● Polecenia:
1. Przepisz wiernie fragment tekstu o Justynie Glusman: zacznij od słów „Justyna Glusman: Warszawa”, a skończ na słowach „miejskich w 2018 r.”.
2. Proszę wymienić wszystkie miejsca pracy, które tekst o Justynie Glusman podaje po słowie „dla” w zdaniu zaczynającym się od „Pracowała m.in.”.
3. Podejmij tekst o Justynie Glusman po jego ostatnim zdaniu i napisz dalszy ciąg.

● Tekst strony:
%%
Justyna Glusman
Justyna Glusman

Warszawianka, mama trzech córek. Absolwentka SGH i London School of Economics (doktorat 2009). Pracowała m.in. dla Urzędu Komitetu Integracji Europejskiej, sektora bankowego, programu Laboratorium Idei, Związku Miast Polskich, mazowieckiego Urzędu Marszałkowskiego, wykładowca SGH. Od 10 lat aktywistka Stowarzyszenia Ochocianie. Kandydatka koalicji Miasto Jest Nasze – Ruchy Miejskie dla Warszawy na prezydenta stolicy w wyborach 2018.

Justyna Glusman: Warszawa odchodzi od węgla, ten pociąg już jedzie i wie, dokąd ma dojechać

25 listopad 2019

O roku pracy w Urzędzie Miasta Warszawy rozmawiamy z Justyną Glusman, kandydatką koalicji Miasto Jest Nasze – Ruchy Miejskie dla Warszawy na prezydenta stolicy w wyborach miejskich w 2018 r.
%%
● Wyciągi z danych:
%%
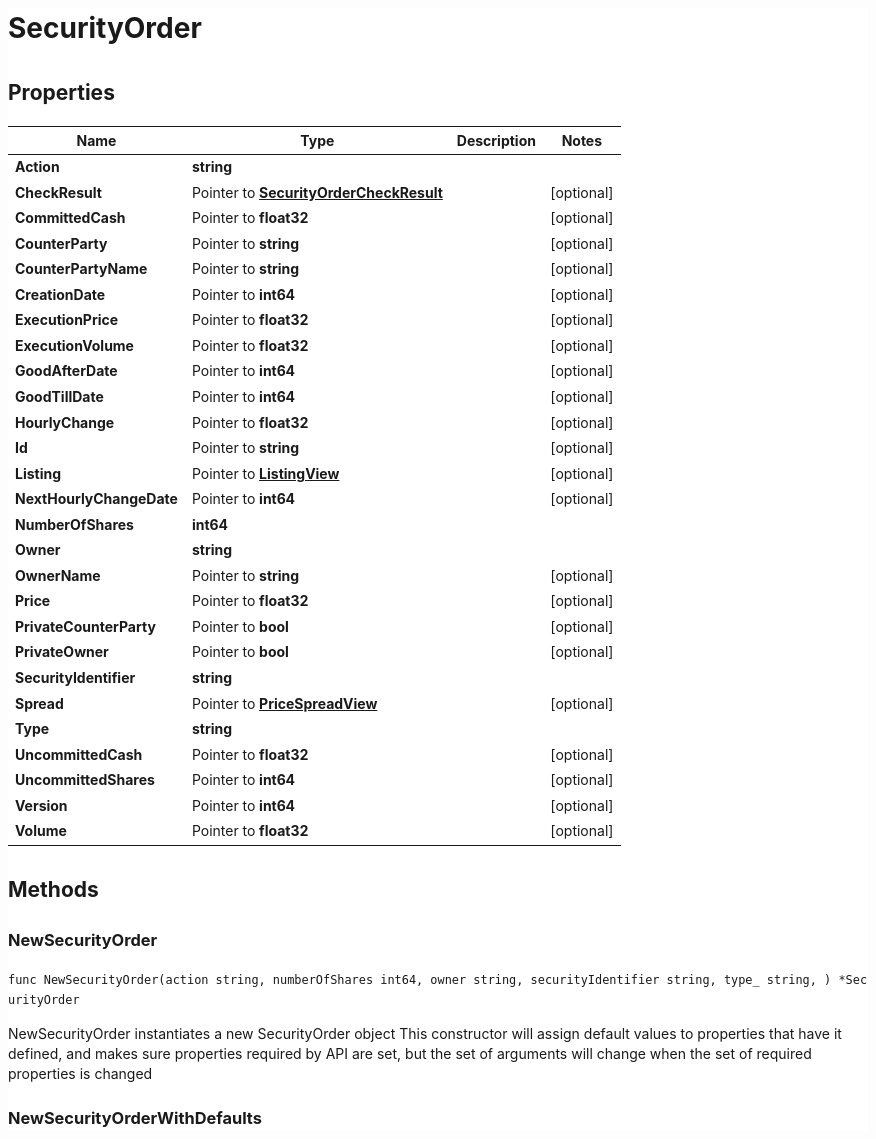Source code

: # SecurityOrder

## Properties

Name | Type | Description | Notes
------------ | ------------- | ------------- | -------------
**Action** | **string** |  | 
**CheckResult** | Pointer to [**SecurityOrderCheckResult**](SecurityOrderCheckResult.md) |  | [optional] 
**CommittedCash** | Pointer to **float32** |  | [optional] 
**CounterParty** | Pointer to **string** |  | [optional] 
**CounterPartyName** | Pointer to **string** |  | [optional] 
**CreationDate** | Pointer to **int64** |  | [optional] 
**ExecutionPrice** | Pointer to **float32** |  | [optional] 
**ExecutionVolume** | Pointer to **float32** |  | [optional] 
**GoodAfterDate** | Pointer to **int64** |  | [optional] 
**GoodTillDate** | Pointer to **int64** |  | [optional] 
**HourlyChange** | Pointer to **float32** |  | [optional] 
**Id** | Pointer to **string** |  | [optional] 
**Listing** | Pointer to [**ListingView**](ListingView.md) |  | [optional] 
**NextHourlyChangeDate** | Pointer to **int64** |  | [optional] 
**NumberOfShares** | **int64** |  | 
**Owner** | **string** |  | 
**OwnerName** | Pointer to **string** |  | [optional] 
**Price** | Pointer to **float32** |  | [optional] 
**PrivateCounterParty** | Pointer to **bool** |  | [optional] 
**PrivateOwner** | Pointer to **bool** |  | [optional] 
**SecurityIdentifier** | **string** |  | 
**Spread** | Pointer to [**PriceSpreadView**](PriceSpreadView.md) |  | [optional] 
**Type** | **string** |  | 
**UncommittedCash** | Pointer to **float32** |  | [optional] 
**UncommittedShares** | Pointer to **int64** |  | [optional] 
**Version** | Pointer to **int64** |  | [optional] 
**Volume** | Pointer to **float32** |  | [optional] 

## Methods

### NewSecurityOrder

`func NewSecurityOrder(action string, numberOfShares int64, owner string, securityIdentifier string, type_ string, ) *SecurityOrder`

NewSecurityOrder instantiates a new SecurityOrder object
This constructor will assign default values to properties that have it defined,
and makes sure properties required by API are set, but the set of arguments
will change when the set of required properties is changed

### NewSecurityOrderWithDefaults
%%
● Odpowiedzi:
1.
Justyna Glusman: Warszawa odchodzi od węgla, ten pociąg już jedzie i wie, dokąd ma dojechać

25 listopad 2019

O roku pracy w Urzędzie Miasta Warszawy rozmawiamy z Justyną Glusman, kandydatką koalicji Miasto Jest Nasze – Ruchy Miejskie dla Warszawy na prezydenta stolicy w wyborach miejskich w 2018 r.

2.
- Urząd Komitetu Integracji Europejskiej
- sektor bankowy
- program Laboratorium Idei
- Związek Miast Polskich
- mazowiecki Urząd Marszałkowski

3.
W ciągu roku wymieniliśmy w Warszawie znacznie więcej kotłów kopciuchów niż w poprzednim, ale co najważniejsze stworzyliśmy bazę do kolejnych działań. Preferujemy teraz źródła zeroemisyjne, energię odnawialną, a drzewom w mieście nadajemy zupełnie nową wartość.

Kongres Ruchów Miejskich: Minął właśnie rok odkąd została pani koordynatorką ds. zrównoważonego rozwoju i zieleni w Urzędzie Miasta Warszawy. Przyjęła Pani to stanowisko w gabinecie prezydenta Trzaskowskiego, choć w wyborach byliście rywalami. Miała pani dylemat, czy iść do Trzaskowskiego, wesprzeć Platformę Obywatelską?

Justyna Glusman: Miałam, bo nie wiedziałam, na ile będę miała możliwości rzeczywistego działania, a na ile jest to propozycja, która ma pomóc wizerunkowo Platformie. Dzisiaj z perspektywy roku pracy jestem przekonana, że warto było przyjąć tę propozycję.

Nie miała pani poczucia, że zdradza ruchy miejskie? Jak zareagowali pani koleżanki i koledzy?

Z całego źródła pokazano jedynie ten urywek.